*EXERCISE DETAILS*: Quote all of the data exactly as given. Skip every picture it contains.

*AVAILABLE DATA*:
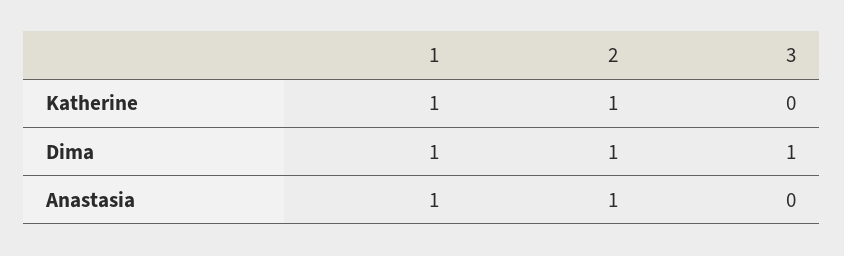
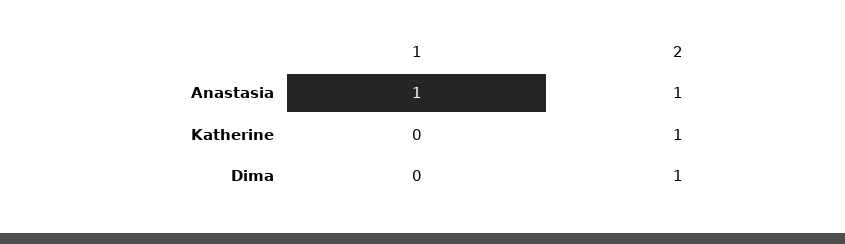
  {
    "1": {
-     "Katherine": 1,
+     "Katherine": 0,
-     "Dima": 1,
+     "Dima": 0,
      "Anastasia": 1
    },
    "2": {
      "Katherine": 1,
      "Dima": 1,
      "Anastasia": 1
-   },
+   }
-   "3": {
-     "Katherine": 0,
-     "Dima": 1,
-     "Anastasia": 0
-   }
  }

*WRITTEN RESPONSE*:
  {
    "1": {
-     "Katherine": 1,
+     "Katherine": 0,
-     "Dima": 1,
+     "Dima": 0,
      "Anastasia": 1
    },
    "2": {
      "Katherine": 1,
      "Dima": 1,
      "Anastasia": 1
-   },
+   }
-   "3": {
-     "Katherine": 0,
-     "Dima": 1,
-     "Anastasia": 0
-   }
  }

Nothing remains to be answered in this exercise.